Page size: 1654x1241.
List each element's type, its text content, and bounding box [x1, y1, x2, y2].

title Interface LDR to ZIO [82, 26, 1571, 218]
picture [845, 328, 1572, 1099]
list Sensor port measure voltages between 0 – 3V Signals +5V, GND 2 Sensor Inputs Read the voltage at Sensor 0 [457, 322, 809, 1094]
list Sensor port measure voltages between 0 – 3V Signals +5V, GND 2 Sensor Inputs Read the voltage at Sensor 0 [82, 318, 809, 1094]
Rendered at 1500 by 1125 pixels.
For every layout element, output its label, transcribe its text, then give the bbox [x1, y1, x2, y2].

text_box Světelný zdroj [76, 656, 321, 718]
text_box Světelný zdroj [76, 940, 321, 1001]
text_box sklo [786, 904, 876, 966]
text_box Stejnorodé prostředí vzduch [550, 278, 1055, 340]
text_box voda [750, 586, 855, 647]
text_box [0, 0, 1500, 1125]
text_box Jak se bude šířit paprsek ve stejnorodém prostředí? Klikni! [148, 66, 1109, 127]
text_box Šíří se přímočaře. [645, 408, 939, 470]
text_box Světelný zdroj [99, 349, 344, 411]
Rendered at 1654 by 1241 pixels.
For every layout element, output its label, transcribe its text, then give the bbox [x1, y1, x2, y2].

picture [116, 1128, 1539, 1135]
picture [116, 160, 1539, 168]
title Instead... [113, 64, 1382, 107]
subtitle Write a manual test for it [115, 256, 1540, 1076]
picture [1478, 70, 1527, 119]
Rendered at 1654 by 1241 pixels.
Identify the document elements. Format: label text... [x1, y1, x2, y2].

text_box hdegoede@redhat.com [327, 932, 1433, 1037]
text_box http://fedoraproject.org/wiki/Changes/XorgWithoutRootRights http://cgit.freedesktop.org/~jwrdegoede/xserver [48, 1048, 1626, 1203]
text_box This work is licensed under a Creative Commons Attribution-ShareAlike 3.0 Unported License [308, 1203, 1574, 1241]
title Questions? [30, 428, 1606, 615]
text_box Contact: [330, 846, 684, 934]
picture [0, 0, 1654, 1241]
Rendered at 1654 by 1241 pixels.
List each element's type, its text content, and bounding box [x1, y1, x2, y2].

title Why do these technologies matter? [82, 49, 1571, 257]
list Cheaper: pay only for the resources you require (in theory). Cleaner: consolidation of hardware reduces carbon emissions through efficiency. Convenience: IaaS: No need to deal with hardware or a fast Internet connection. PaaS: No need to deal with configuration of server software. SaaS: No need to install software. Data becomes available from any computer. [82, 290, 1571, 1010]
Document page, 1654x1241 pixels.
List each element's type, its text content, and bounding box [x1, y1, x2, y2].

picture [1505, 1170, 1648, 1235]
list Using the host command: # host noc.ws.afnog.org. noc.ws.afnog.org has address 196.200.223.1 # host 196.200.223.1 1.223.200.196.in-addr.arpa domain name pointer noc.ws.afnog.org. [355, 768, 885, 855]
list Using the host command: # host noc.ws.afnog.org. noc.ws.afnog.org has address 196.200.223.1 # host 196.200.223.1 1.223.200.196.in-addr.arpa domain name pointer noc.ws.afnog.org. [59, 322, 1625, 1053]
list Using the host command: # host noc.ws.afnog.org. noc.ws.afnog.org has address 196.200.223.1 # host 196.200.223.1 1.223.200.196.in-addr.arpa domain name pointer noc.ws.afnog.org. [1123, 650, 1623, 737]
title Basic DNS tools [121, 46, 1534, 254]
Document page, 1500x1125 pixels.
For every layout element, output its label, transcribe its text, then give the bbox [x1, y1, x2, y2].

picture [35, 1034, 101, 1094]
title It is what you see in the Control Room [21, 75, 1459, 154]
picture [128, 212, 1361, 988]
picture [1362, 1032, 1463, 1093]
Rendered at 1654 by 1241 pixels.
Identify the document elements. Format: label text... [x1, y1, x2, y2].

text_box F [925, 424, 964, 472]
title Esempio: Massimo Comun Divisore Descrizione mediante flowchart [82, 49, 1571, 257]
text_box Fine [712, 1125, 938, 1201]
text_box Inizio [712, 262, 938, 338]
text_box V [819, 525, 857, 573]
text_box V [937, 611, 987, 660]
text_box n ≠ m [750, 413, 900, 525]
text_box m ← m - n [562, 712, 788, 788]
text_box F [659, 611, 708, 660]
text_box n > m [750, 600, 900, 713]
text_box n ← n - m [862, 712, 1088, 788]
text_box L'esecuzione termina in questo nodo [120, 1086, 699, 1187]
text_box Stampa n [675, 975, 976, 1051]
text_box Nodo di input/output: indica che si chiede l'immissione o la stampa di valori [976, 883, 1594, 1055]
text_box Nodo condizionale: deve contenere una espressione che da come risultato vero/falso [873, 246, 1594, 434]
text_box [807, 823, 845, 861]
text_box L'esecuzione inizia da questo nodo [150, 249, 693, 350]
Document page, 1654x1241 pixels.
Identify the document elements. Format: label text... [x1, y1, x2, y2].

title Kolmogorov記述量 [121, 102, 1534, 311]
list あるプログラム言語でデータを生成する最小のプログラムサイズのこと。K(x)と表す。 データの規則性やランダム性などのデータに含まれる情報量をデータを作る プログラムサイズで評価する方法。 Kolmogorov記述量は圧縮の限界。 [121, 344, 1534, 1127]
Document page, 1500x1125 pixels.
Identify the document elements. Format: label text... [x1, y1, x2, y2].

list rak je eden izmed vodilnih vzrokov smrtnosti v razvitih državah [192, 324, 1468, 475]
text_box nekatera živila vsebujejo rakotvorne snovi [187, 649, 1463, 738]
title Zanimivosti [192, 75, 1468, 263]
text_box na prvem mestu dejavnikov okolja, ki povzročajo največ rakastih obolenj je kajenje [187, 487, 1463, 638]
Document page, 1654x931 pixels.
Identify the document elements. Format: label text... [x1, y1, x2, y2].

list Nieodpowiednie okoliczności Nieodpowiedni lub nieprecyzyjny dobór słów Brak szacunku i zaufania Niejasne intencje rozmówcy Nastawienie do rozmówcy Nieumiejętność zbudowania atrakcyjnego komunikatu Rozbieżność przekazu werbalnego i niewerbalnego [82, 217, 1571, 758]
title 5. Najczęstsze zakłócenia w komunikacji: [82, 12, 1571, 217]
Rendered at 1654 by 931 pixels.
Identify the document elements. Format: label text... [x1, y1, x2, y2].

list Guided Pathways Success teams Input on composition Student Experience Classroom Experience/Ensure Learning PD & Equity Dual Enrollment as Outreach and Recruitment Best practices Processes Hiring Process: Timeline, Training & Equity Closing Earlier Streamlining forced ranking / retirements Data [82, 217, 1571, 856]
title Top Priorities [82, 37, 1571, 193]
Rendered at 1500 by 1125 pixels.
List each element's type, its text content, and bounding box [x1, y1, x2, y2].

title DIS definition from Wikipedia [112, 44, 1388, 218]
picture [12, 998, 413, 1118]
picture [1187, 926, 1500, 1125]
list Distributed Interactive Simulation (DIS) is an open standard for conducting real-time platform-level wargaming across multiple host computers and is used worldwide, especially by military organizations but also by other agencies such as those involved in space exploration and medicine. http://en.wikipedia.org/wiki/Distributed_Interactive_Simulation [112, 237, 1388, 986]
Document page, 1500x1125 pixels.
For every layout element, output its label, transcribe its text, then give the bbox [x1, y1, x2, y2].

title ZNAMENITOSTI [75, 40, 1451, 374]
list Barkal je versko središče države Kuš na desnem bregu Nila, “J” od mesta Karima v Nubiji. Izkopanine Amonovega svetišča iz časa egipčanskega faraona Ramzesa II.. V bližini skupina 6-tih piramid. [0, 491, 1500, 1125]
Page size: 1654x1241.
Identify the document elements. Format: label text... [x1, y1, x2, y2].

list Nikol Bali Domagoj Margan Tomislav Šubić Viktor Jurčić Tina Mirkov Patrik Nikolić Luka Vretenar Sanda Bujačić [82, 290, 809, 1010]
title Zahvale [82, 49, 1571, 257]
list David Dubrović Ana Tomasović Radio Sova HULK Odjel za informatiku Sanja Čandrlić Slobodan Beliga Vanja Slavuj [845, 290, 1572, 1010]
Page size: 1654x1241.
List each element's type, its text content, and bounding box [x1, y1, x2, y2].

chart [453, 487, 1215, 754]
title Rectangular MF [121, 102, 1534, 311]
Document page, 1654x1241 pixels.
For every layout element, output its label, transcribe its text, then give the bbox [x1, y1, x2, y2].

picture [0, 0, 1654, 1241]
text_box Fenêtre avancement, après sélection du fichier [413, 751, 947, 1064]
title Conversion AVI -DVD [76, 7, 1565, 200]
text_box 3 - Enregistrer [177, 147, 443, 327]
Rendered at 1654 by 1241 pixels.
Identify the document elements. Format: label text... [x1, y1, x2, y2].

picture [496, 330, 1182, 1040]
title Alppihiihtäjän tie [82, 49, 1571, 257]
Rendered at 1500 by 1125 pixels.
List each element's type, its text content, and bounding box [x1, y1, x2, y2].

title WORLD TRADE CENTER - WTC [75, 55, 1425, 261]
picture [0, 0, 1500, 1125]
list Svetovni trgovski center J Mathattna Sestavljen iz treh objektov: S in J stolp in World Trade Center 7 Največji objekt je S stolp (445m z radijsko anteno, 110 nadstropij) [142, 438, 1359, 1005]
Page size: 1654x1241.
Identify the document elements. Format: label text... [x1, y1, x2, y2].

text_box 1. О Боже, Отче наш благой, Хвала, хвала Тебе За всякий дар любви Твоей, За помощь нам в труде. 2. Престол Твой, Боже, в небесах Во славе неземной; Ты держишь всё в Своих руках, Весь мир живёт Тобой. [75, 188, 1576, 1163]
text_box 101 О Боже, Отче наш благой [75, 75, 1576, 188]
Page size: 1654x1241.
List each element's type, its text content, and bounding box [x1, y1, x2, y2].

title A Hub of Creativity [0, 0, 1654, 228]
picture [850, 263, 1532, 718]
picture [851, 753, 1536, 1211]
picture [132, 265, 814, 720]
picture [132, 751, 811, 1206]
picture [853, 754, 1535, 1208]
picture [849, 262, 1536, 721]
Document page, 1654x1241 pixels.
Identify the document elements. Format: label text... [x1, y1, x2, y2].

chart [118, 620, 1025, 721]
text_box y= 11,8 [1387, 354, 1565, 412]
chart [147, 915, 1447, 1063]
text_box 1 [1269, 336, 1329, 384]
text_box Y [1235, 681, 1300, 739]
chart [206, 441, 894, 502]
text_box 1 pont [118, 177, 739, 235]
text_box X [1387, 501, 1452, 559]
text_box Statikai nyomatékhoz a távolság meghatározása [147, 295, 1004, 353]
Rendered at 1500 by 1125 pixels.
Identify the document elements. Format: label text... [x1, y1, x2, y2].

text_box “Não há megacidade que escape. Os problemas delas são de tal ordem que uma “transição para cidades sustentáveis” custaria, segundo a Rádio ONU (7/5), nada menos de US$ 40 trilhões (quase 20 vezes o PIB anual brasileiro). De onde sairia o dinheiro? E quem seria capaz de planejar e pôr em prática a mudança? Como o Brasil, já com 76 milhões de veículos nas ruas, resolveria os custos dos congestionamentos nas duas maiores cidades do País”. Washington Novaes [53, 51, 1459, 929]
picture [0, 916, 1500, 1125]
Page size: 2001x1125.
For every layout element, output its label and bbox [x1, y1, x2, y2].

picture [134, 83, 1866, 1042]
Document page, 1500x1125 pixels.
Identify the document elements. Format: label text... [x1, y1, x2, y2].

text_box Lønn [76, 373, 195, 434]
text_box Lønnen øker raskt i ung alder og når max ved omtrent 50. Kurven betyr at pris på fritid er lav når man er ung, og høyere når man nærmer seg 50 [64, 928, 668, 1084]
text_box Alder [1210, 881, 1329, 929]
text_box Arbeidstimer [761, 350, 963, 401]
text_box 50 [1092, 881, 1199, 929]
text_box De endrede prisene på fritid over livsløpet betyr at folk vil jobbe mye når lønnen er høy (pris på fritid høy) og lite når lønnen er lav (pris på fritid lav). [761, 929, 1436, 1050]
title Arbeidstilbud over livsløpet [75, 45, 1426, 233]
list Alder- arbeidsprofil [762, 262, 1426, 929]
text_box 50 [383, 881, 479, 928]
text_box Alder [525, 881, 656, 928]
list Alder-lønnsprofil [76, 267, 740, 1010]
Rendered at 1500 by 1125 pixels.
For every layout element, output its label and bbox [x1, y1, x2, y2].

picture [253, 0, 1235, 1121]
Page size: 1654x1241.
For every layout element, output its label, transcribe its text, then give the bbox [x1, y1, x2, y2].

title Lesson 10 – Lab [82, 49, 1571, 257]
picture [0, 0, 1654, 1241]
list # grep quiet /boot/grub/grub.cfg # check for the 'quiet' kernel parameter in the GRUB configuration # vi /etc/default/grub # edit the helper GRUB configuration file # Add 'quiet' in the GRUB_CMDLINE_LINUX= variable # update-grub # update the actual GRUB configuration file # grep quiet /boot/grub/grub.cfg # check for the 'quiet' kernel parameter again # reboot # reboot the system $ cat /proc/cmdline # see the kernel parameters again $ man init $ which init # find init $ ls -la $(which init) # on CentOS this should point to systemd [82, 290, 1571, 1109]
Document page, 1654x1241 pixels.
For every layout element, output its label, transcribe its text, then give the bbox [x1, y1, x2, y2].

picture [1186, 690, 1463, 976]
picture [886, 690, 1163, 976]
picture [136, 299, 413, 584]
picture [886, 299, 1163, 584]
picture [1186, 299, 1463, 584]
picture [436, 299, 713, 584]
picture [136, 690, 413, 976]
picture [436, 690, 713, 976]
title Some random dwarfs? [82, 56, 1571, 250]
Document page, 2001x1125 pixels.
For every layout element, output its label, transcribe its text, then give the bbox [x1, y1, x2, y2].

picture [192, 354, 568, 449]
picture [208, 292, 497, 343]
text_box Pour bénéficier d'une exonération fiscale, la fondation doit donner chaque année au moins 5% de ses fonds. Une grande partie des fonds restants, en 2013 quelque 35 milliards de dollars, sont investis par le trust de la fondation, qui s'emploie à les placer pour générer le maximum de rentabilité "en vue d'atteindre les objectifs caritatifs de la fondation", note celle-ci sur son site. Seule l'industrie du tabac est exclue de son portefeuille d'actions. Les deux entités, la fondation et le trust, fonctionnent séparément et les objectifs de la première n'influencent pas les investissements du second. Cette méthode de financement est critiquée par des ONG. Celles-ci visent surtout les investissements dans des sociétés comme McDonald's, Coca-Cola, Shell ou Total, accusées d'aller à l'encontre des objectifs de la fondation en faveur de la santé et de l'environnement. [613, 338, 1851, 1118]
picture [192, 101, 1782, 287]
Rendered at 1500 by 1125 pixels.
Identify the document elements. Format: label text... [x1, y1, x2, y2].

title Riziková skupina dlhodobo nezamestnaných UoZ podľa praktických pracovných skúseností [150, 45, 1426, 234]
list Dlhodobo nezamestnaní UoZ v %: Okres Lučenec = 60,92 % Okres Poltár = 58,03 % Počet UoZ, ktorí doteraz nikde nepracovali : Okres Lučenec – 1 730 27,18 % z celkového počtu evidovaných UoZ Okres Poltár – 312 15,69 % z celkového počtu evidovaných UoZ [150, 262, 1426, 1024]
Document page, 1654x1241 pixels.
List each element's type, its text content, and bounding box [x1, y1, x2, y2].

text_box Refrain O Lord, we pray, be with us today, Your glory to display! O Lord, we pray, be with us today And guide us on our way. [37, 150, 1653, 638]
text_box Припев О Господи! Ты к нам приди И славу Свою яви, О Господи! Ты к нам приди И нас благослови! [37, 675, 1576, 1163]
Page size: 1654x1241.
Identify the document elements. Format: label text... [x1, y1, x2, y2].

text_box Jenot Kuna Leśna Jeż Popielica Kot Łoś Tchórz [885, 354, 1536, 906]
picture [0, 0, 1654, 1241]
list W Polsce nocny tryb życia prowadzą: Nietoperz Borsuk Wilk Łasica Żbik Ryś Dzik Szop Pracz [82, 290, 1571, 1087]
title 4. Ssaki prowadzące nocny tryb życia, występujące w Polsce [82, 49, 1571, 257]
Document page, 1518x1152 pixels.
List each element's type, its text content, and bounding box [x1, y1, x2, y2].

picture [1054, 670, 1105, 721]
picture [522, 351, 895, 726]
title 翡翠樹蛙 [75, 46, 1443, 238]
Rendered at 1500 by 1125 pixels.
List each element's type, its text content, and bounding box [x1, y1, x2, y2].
━━━
• **Aim of the task**
Copy the records word for word, starting at the first line and ending with the line that contains "322, 809, 1094]".

• **Worked answer**
Page size: 1654x1241.
List each element's type, its text content, and bounding box [x1, y1, x2, y2].

title Interface LDR to ZIO [82, 26, 1571, 218]
picture [845, 328, 1572, 1099]
list Sensor port measure voltages between 0 – 3V Signals +5V, GND 2 Sensor Inputs Read the voltage at Sensor 0 [457, 322, 809, 1094]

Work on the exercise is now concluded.